(Saved entries)
++++++++
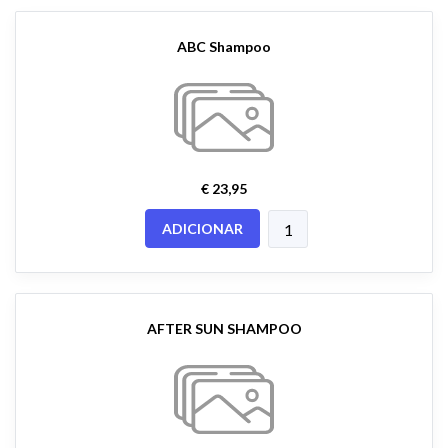
ABC Shampoo
€ 23,95
ADICIONAR
AFTER SUN SHAMPOO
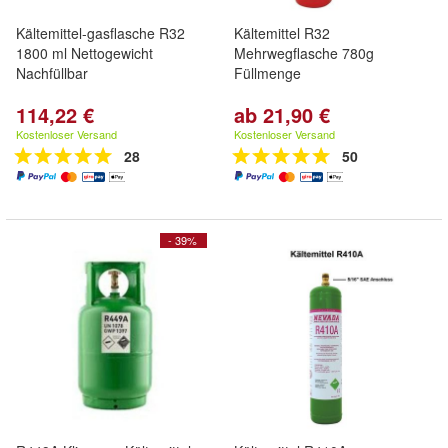
Kältemittel-gasflasche R32
Kältemittel R32
1800 ml Nettogewicht
Mehrwegflasche 780g
Nachfüllbar
Füllmenge
114,22 €
ab 21,90 €
Kostenloser Versand
Kostenloser Versand
28
50
- 39%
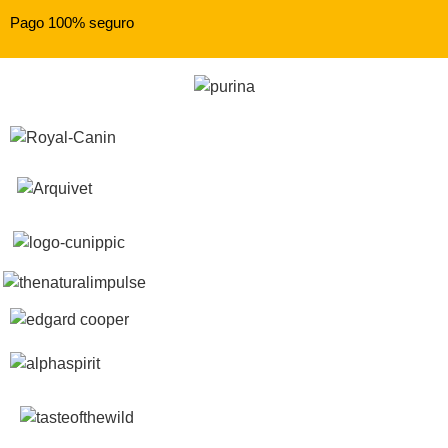
Pago 100% seguro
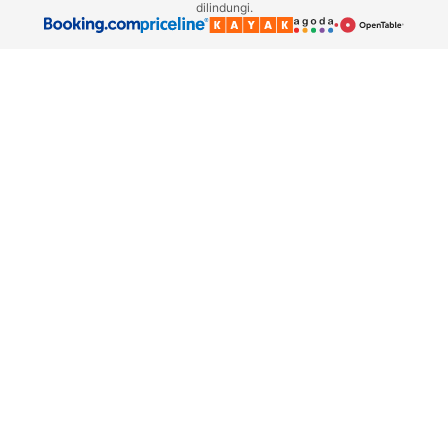
dilindungi.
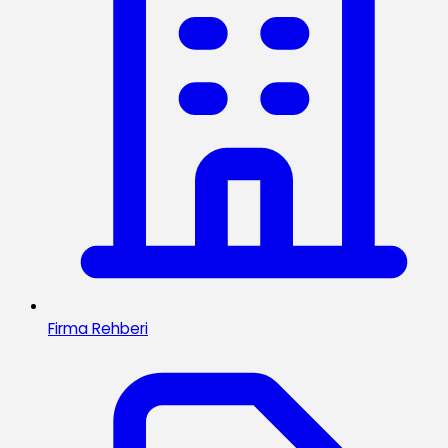
Firma Rehberi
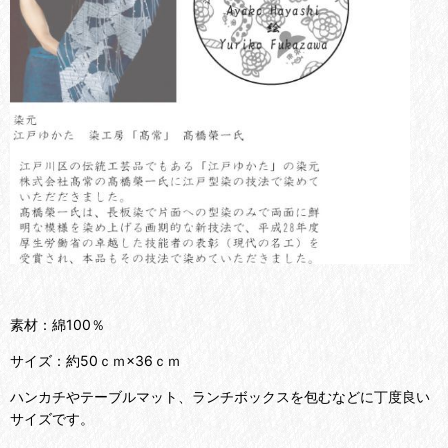
素材：綿100％
サイズ：約50ｃｍ×36ｃｍ
ハンカチやテーブルマット、ランチボックスを包むなどに丁度良い
サイズです。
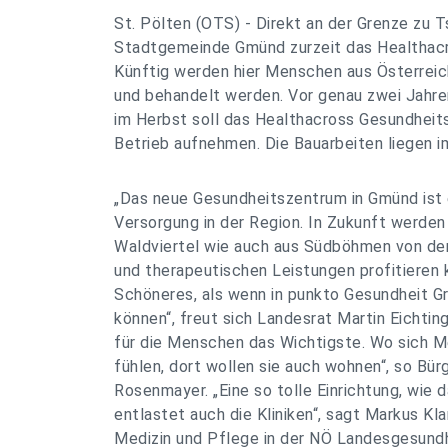
St. Pölten (OTS) - Direkt an der Grenze zu T
Stadtgemeinde Gmünd zurzeit das Healthac
Künftig werden hier Menschen aus Österreic
und behandelt werden. Vor genau zwei Jahre
im Herbst soll das Healthacross Gesundhei
Betrieb aufnehmen. Die Bauarbeiten liegen i
„Das neue Gesundheitszentrum in Gmünd ist e
Versorgung in der Region. In Zukunft werd
Waldviertel wie auch aus Südböhmen von den
und therapeutischen Leistungen profitieren 
Schöneres, als wenn in punkto Gesundheit 
können“, freut sich Landesrat Martin Eichting
für die Menschen das Wichtigste. Wo sich 
fühlen, dort wollen sie auch wohnen“, so Bür
Rosenmayer. „Eine so tolle Einrichtung, wie
entlastet auch die Kliniken“, sagt Markus Kl
Medizin und Pflege in der NÖ Landesgesundh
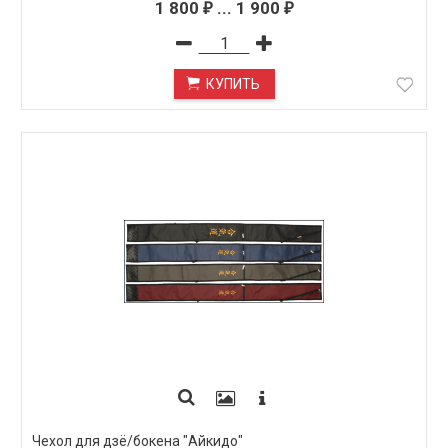
1 800
...
1 900
₽
₽
КУПИТЬ
Чехол для дзё/бокена "Айкидо"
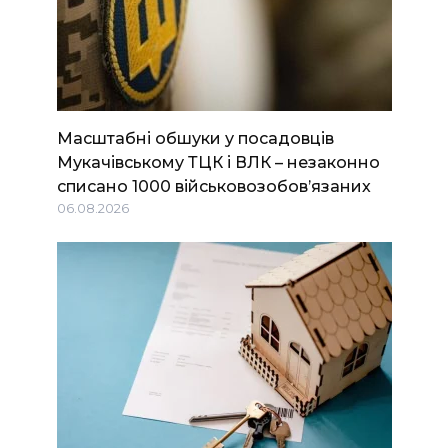
Масштабні обшуки у посадовців
Мукачівському ТЦК і ВЛК – незаконно
списано 1000 військовозобов’язаних
06.08.2026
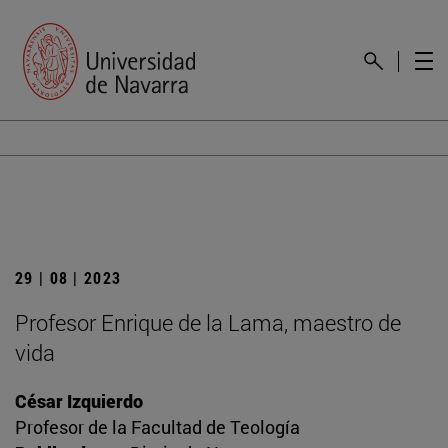
29 | 08 | 2023
Profesor Enrique de la Lama, maestro de
vida
César Izquierdo
Profesor de la Facultad de Teología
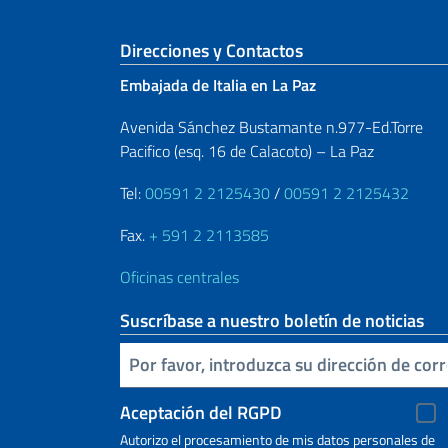
Sezione footer
Direcciones y Contactos
Embajada de Italia en La Paz
Avenida Sánchez Bustamante n.977-Ed.Torre
Pacifico (esq. 16 de Calacoto) – La Paz
Tel:
00591 2 2125430
/
00591 2 2125432
Fax.
+ 591 2 2113585
Oficinas centrales
Suscríbase a nuestro boletín de noticias
Inserta tu correo electronico
Aceptación del RGPD
Autorizo ​​el procesamiento de mis datos personales de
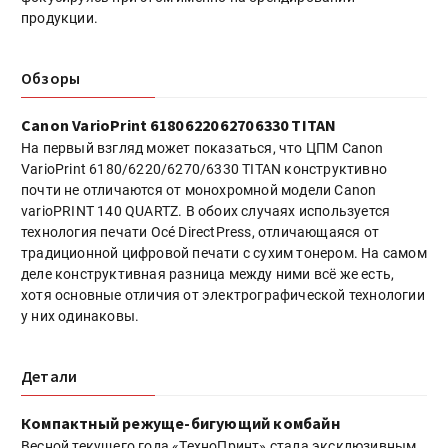
продукции.
Обзоры
Canon VarioPrint 6180 6220 6270 6330 TITAN
На первый взгляд может показаться, что ЦПМ Canon
VarioPrint 6180/6220/6270/6330 TITAN конструктивно
почти не отличаются от монохромной модели Canon
varioPRINT 140 QUARTZ. В обоих случаях используется
технология печати Océ DirectPress, отличающаяся от
традиционной цифровой печати с сухим тонером. На самом
деле конструктивная разница между ними всё же есть,
хотя основные отличия от электрографической технологии
у них одинаковы.
Детали
Компактный режуще-бигующий комбайн
Весной текущего года «ТехноПринт» стала эксклюзивным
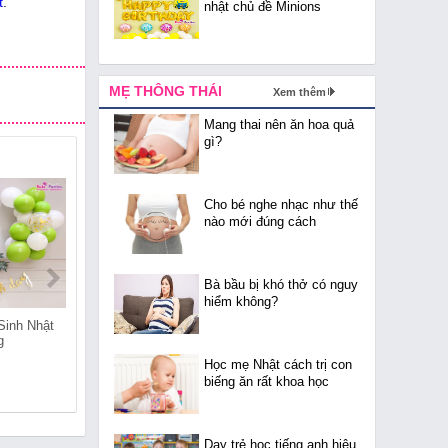
t
.
nhật chủ đề Minions
MẸ THÔNG THÁI
Xem thêm
Mang thai nên ăn hoa quả
gì?
Cho bé nghe nhạc như thế
nào mới đúng cách
Bà bầu bị khó thở có nguy
hiểm không?
Sinh Nhật
Shop Bán Đồ Sinh Nhật
Shop Bán Đồ Sinh Nhật
g
Tại Thuần Mỹ
Tại Thái Hòa
Học mẹ Nhật cách trị con
biếng ăn rất khoa học
Dạy trẻ học tiếng anh hiệu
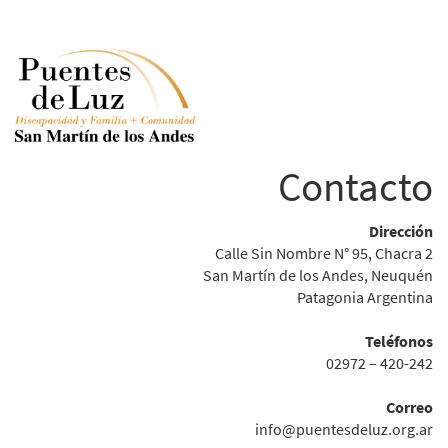
Contacto
Dirección
Calle Sin Nombre N° 95, Chacra 2
San Martín de los Andes, Neuquén
Patagonia Argentina
Teléfonos
02972 – 420-242
Correo
info@puentesdeluz.org.ar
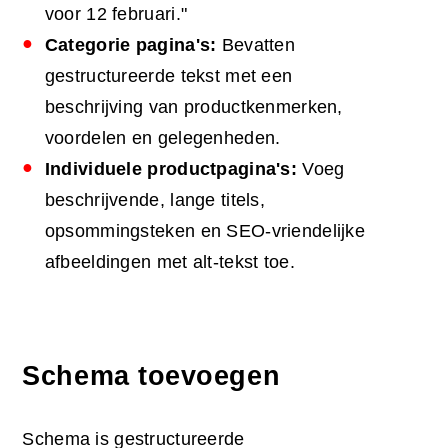
voor 12 februari."
Categorie pagina's:
Bevatten
gestructureerde tekst met een
beschrijving van productkenmerken,
voordelen en gelegenheden.
Individuele productpagina's:
Voeg
beschrijvende, lange titels,
opsommingsteken en SEO-vriendelijke
afbeeldingen met alt-tekst toe.
Schema toevoegen
Schema is gestructureerde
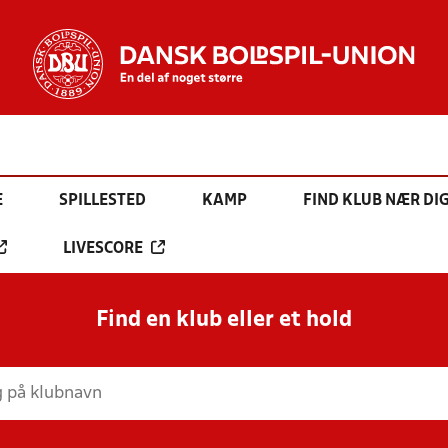
E
SPILLESTED
KAMP
FIND KLUB NÆR DI
LIVESCORE
Find en klub eller et hold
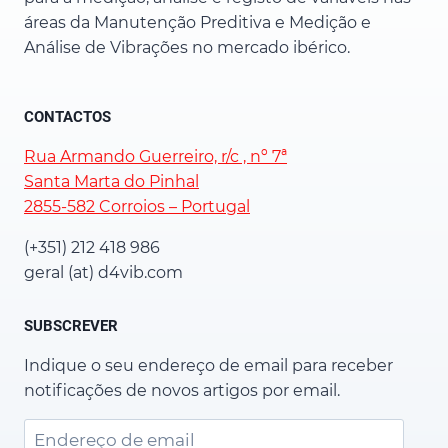
áreas da Manutenção Preditiva e Medição e
Análise de Vibrações no mercado ibérico.
CONTACTOS
Rua Armando Guerreiro, r/c , nº 7ª
Santa Marta do Pinhal
2855-582 Corroios – Portugal
(+351) 212 418 986
geral (at) d4vib.com
SUBSCREVER
Indique o seu endereço de email para receber
notificações de novos artigos por email.
Endereço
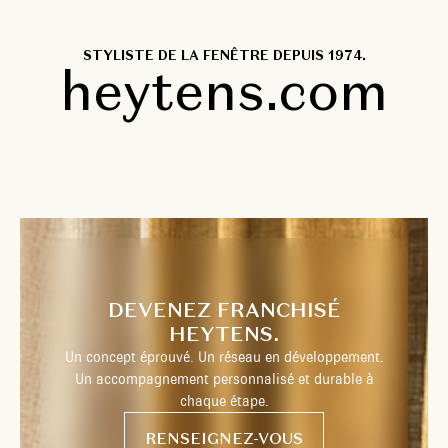
STYLISTE DE LA FENÊTRE DEPUIS 1974.
heytens.com
DEVENEZ FRANCHISÉ
HEYTENS.
Un concept éprouvé. Un réseau en développement.
Un accompagnement personnalisé et durable à
chaque étape.
RENSEIGNEZ-VOUS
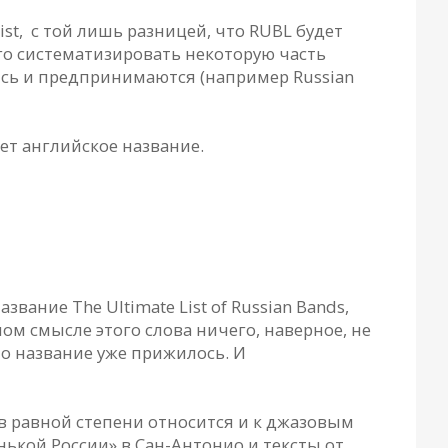
List, с той лишь разницей, что RUBL будет
 систематизировать некоторую часть
ись и предпринимаются (например Russian
ет английское название.
звание The Ultimate List of Russian Bands,
лном смысле этого слова ничего, наверное, не
это название уже прижилось. И
в равной степени относится и к джазовым
нькой России» в Сан-Антонио и тексты от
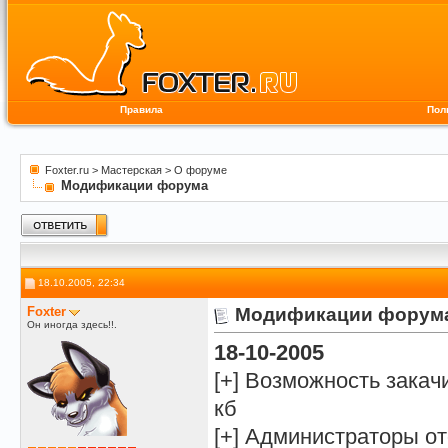
Правила
Пол
Foxter.ru
>
Мастерская
>
О форуме
Модификации форума
18.10.2005, 22:34
Foxter
Модификации форум
Он иногда здесь!!.
18-10-2005
[+] Возможность закач
кб
[+] Администраторы 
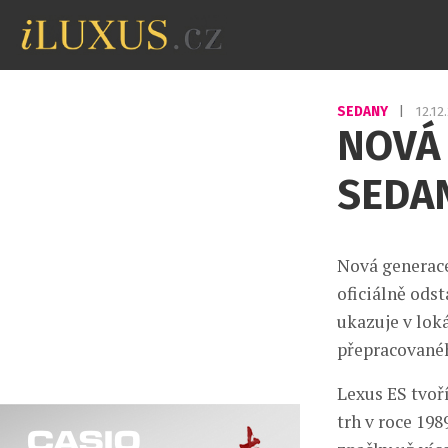
SEDANY
|
12.12
NOVÁ
SEDAN
Nová generace
oficiálně ods
ukazuje v lok
přepracovaného
Lexus ES tvoř
trh v roce 19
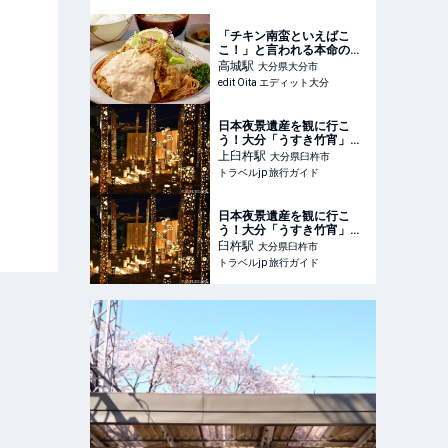
らした私が紹介 - LIFE LIST
- 好きな街・住みたい街・
私の街
「チキン南蛮といえばこ
こ！」と言われる本命の一
軒。洋食好きなら一度味わ
高城
駅
大分県大分市
っておきたい創業55年の老
edit Oita エディット大分
舗〈金なべ亭〉
日本夜景遺産を観に行こ
う！大分「うすき竹宵」で
秋夜の贅沢散歩 | 大分県 | ト
上臼杵
駅
大分県臼杵市
ラベルjp 旅行ガイド
トラベルjp 旅行ガイド
日本夜景遺産を観に行こ
う！大分「うすき竹宵」で
秋夜の贅沢散歩 | 大分県 | ト
臼杵
駅
大分県臼杵市
ラベルjp 旅行ガイド
トラベルjp 旅行ガイド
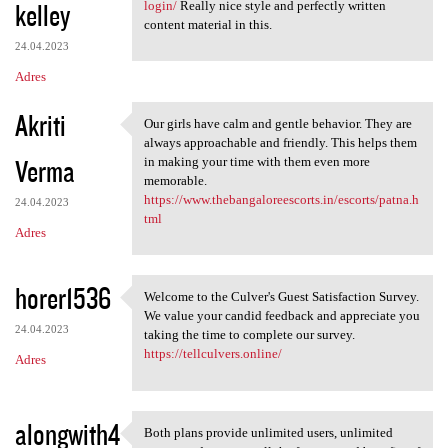
kelley
login/
Really nice style and perfectly written
content material in this.
24.04.2023
Adres
Akriti
Our girls have calm and gentle behavior. They are
Our girls have calm and
always approachable and friendly. This helps them
Verma
in making your time with them even more
memorable.
https://www.thebangaloreescorts.in/escorts/patna.h
24.04.2023
tml
Adres
horer1536
Welcome to the Culver's Guest Satisfaction Survey.
Welcome to the Culver's Guest
We value your candid feedback and appreciate you
24.04.2023
taking the time to complete our survey.
https://tellculvers.online/
Adres
alongwith4
Both plans provide unlimited users, unlimited
Both plans provide unlimited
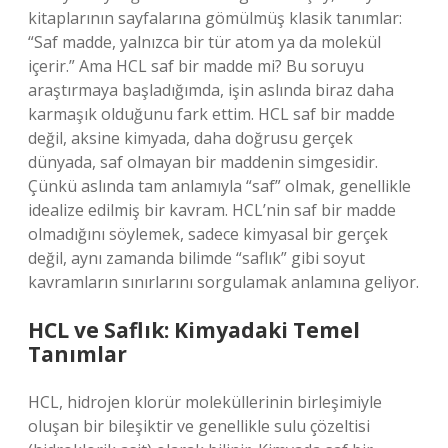
kitaplarının sayfalarına gömülmüş klasik tanımlar:
“Saf madde, yalnızca bir tür atom ya da molekül
içerir.” Ama HCL saf bir madde mi? Bu soruyu
araştırmaya başladığımda, işin aslında biraz daha
karmaşık olduğunu fark ettim. HCL saf bir madde
değil, aksine kimyada, daha doğrusu gerçek
dünyada, saf olmayan bir maddenin simgesidir.
Çünkü aslında tam anlamıyla “saf” olmak, genellikle
idealize edilmiş bir kavram. HCL’nin saf bir madde
olmadığını söylemek, sadece kimyasal bir gerçek
değil, aynı zamanda bilimde “saflık” gibi soyut
kavramların sınırlarını sorgulamak anlamına geliyor.
HCL ve Saflık: Kimyadaki Temel
Tanımlar
HCL, hidrojen klorür moleküllerinin birleşimiyle
oluşan bir bileşiktir ve genellikle sulu çözeltisi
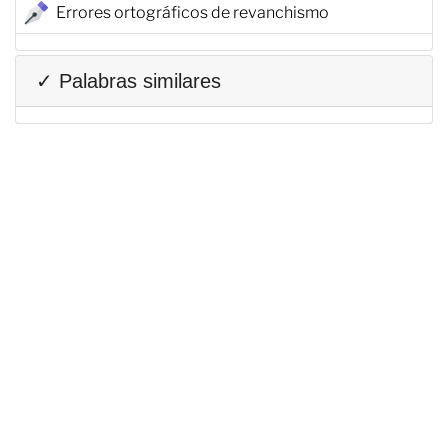
Errores ortográficos de revanchismo
✓ Palabras similares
++++++++
To do: Convert the text of all the records above into a JSON list of strings, one string per line, skipping blank lines. Leave the picture markers out of the list.

Your response:
[
  "ABC Shampoo",
  "€ 23,95",
  "ADICIONAR",
  "AFTER SUN SHAMPOO",
  "Kältemittel-gasflasche R32",
  "Kältemittel R32",
  "1800 ml Nettogewicht",
  "Mehrwegflasche 780g",
  "Nachfüllbar",
  "Füllmenge",
  "114,22 €",
  "ab 21,90 €",
  "Kostenloser Versand",
  "Kostenloser Versand",
  "28",
  "50",
  "- 39%",
  "Pago 100% seguro",
  "dilindungi.",
  "Firma Rehberi",
  "素材：綿100％",
  "サイズ：約50ｃｍ×36ｃｍ",
  "ハンカチやテーブルマット、ランチボックスを包むなどに丁度良い",
  "サイズです。",
  "St. Pölten (OTS) - Direkt an der Grenze zu T",
  "Stadtgemeinde Gmünd zurzeit das Healthac",
  "Künftig werden hier Menschen aus Österreic",
  "und behandelt werden. Vor genau zwei Jahre",
  "im Herbst soll das Healthacross Gesundhei",
  "Betrieb aufnehmen. Die Bauarbeiten liegen i",
  "„Das neue Gesundheitszentrum in Gmünd ist e",
  "Versorgung in der Region. In Zukunft werd",
  "Waldviertel wie auch aus Südböhmen von den",
  "und therapeutischen Leistungen profitieren ",
  "Schöneres, als wenn in punkto Gesundheit ",
  "können“, freut sich Landesrat Martin Eichting",
  "für die Menschen das Wichtigste. Wo sich ",
  "fühlen, dort wollen sie auch wohnen“, so Bür",
  "Rosenmayer. „Eine so tolle Einrichtung, wie",
  "entlastet auch die Kliniken“, sagt Markus Kl",
  "Medizin und Pflege in der NÖ Landesgesundh",
  "1 800",
  "...",
  "1 900",
  "₽",
  "₽",
  "КУПИТЬ",
  "Чехол для дзё/бокена \"Айкидо\"",
  "Масштабні обшуки у посадовців",
  "Мукачівському ТЦК і ВЛК – незаконно",
  "списано 1000 військовозобов’язаних",
  "06.08.2026",
  "29 | 08 | 2023",
  "Profesor Enrique de la Lama, maestro de",
  "vida",
  "César Izquierdo",
  "Profesor de la Facultad de Teología",
  "Sezione footer",
  "Direcciones y Contactos",
  "Embajada de Italia en La Paz",
  "Avenida Sánchez Bustamante n.977-Ed.Torre",
  "Pacifico (esq. 16 de Calacoto) – La Paz",
  "Tel:",
  "00591 2 2125430",
  "/",
  "00591 2 2125432",
  "Fax.",
  "+ 591 2 2113585",
  "Oficinas centrales",
  "Suscríbase a nuestro boletín de noticias",
  "Inserta tu correo electronico",
  "Aceptación del RGPD",
  "Autorizo ​​el procesamiento de mis datos personales de",
  "продукции.",
  "Обзоры",
  "Canon VarioPrint 6180 6220 6270 6330 TITAN",
  "На первый взгляд может показаться, что ЦПМ Canon",
  "VarioPrint 6180/6220/6270/6330 TITAN конструктивно",
  "почти не отличаются от монохромной модели Canon",
  "varioPRINT 140 QUARTZ. В обоих случаях используется",
  "технология печати Océ DirectPress, отличающаяся от",
  "традиционной цифровой печати с сухим тонером. На самом",
  "деле конструктивная разница между ними всё же есть,",
  "хотя основные отличия от электрографической технологии",
  "у них одинаковы.",
  "Детали",
  "Компактный режуще-бигующий комбайн",
  "Весной текущего года «ТехноПринт» стала эксклюзивным",
  "t",
  ".",
  "nhật chủ đề Minions",
  "MẸ THÔNG THÁI",
  "Xem thêm",
  "Mang thai nên ăn hoa quả",
  "gì?",
  "Cho bé nghe nhạc như thế",
  "nào mới đúng cách",
  "Bà bầu bị khó thở có nguy",
  "hiểm không?",
  "Sinh Nhật",
  "Shop Bán Đồ Sinh Nhật",
  "Shop Bán Đồ Sinh Nhật",
  "g",
  "Tại Thuần Mỹ",
  "Tại Thái Hòa",
  "Học mẹ Nhật cách trị con",
  "biếng ăn rất khoa học",
  "Dạy trẻ học tiếng anh hiệu",
  "Contacto",
  "Dirección",
  "Calle Sin Nombre N° 95, Chacra 2",
  "San Martín de los Andes, Neuquén",
  "Patagonia Argentina",
  "Teléfonos",
  "02972 – 420-242",
  "Correo",
  "info@puentesdeluz.org.ar",
  "voor 12 februari.\"",
  "Categorie pagina's:",
  "Bevatten",
  "gestructureerde tekst met een",
  "beschrijving van productkenmerken,",
  "voordelen en gelegenheden.",
  "Individuele productpagina's:",
  "Voeg",
  "beschrijvende, lange titels,",
  "opsommingsteken en SEO-vriendelijke",
  "afbeeldingen met alt-tekst toe.",
  "Schema toevoegen",
  "Schema is gestructureerde",
  "E",
  "SPILLESTED",
  "KAMP",
  "FIND KLUB NÆR DI",
  "LIVESCORE",
  "Find en klub eller et hold",
  "áreas da Manutenção Preditiva e Medição e",
  "Análise de Vibrações no mercado ibérico.",
  "CONTACTOS",
  "Rua Armando Guerreiro, r/c , nº 7ª",
  "Santa Marta do Pinhal",
  "2855-582 Corroios – Portugal",
  "(+351) 212 418 986",
  "geral (at) d4vib.com",
  "SUBSCREVER",
  "Indique o seu endereço de email para receber",
  "notificações de novos artigos por email.",
  "Endereço",
  "STYLISTE DE LA FENÊTRE DEPUIS 1974.",
  "heytens.com",
  "DEVENEZ FRANCHISÉ",
  "HEYTENS.",
  "Un concept éprouvé. Un réseau en développement.",
  "Un accompagnement personnalisé et durable à",
  "chaque étape.",
  "RENSEIGNEZ-VOUS",
  "List, с той лишь разницей, что RUBL будет",
  " систематизировать некоторую часть",
  "ись и предпринимаются (например Russian",
  "ет английское название.",
  "звание The Ultimate List of Russian Bands,",
  "лном смысле этого слова ничего, наверное, не",
  "это название уже прижилось. И",
  "в равной степени относится и к джазовым",
  "нькой России» в Сан-Антонио и тексты от",
  "Правила",
  "Пол",
  "Foxter.ru",
  ">",
  "Мастерская",
  ">",
  "О форуме",
  "Модификации форума",
  "18.10.2005, 22:34",
  "Foxter",
  "Модификации форум",
  "Он иногда здесь!!.",
  "18-10-2005",
  "[+] Возможность закач",
  "кб",
  "[+] Администраторы ",
  "SEDANY",
  "|",
  "12.12",
  "NOVÁ",
  "SEDAN",
  "Nová generace",
  "oficiálně ods",
  "ukazuje v lok",
  "přepracovaného",
  "Lexus ES tvoř",
  "trh v roce 19",
  "らした私が紹介 - LIFE LIST",
  "- 好きな街・住みたい街・",
  "私の街",
  "「チキン南蛮といえばこ",
  "こ！」と言われる本命の一",
  "軒。洋食好きなら一度味わ",
  "高城",
  "駅",
  "大分県大分市",
  "っておきたい創業55年の老",
  "edit Oita エディット大分",
  "舗〈金なべ亭〉",
  "日本夜景遺産を観に行こ",
  "う！大分「うすき竹宵」で",
  "秋夜の贅沢散歩 | 大分県 | ト",
  "上臼杵",
  "駅",
  "大分県臼杵市",
  "ラベルjp 旅行ガイド",
  "トラベルjp 旅行ガイド",
  "日本夜景遺産を観に行こ",
  "う！大分「うすき竹宵」で",
  "秋夜の贅沢散歩 | 大分県 | ト",
  "臼杵",
  "駅",
  "大分県臼杵市",
  "ラベルjp 旅行ガイド",
  "トラベルjp 旅行ガイド",
  "kelley",
  "login/",
  "Really nice style and perfectly written",
  "content material in this.",
  "24.04.2023",
  "Adres",
  "Akriti",
  "Our girls have calm and gentle behavior. They are",
  "Our girls have calm and",
  "always approachable and friendly. This helps them",
  "Verma",
  "in making your time with them even more",
  "memorable.",
  "https://www.thebangaloreescorts.in/escorts/patna.h",
  "24.04.2023",
  "tml",
  "Adres",
  "horer1536",
  "Welcome to the Culver's Guest Satisfaction Survey.",
  "Welcome to the Culver's Guest",
  "We value your candid feedback and appreciate you",
  "24.04.2023",
  "taking the time to complete our survey.",
  "https://tellculvers.online/",
  "Adres",
  "alongwith4",
  "Both plans provide unlimited users, unlimited",
  "Both plans provide unlimited",
  "kitaplarının sayfalarına gömülmüş klasik tanımlar:",
  "“Saf madde, yalnızca bir tür atom ya da molekül",
  "içerir.” Ama HCL saf bir madde mi? Bu soruyu",
  "araştırmaya başladığımda, işin aslında biraz daha",
  "karmaşık olduğunu fark ettim. HCL saf bir madde",
  "değil, aksine kimyada, daha doğrusu gerçek",
  "dünyada, saf olmayan bir maddenin simgesidir.",
  "Çünkü aslında tam anlamıyla “saf” olmak, genellikle",
  "idealize edilmiş bir kavram. HCL’nin saf bir madde",
  "olmadığını söylemek, sadece kimyasal bir gerçek",
  "değil, aynı zamanda bilimde “saflık” gibi soyut",
  "kavramların sınırlarını sorgulamak anlamına geliyor.",
  "HCL ve Saflık: Kimyadaki Temel",
  "Tanımlar",
  "HCL, hidrojen klorür moleküllerinin birleşimiyle",
  "oluşan bir bileşiktir ve genellikle sulu çözeltisi",
  "Errores ortográficos de revanchismo",
  "✓ Palabras similares"
]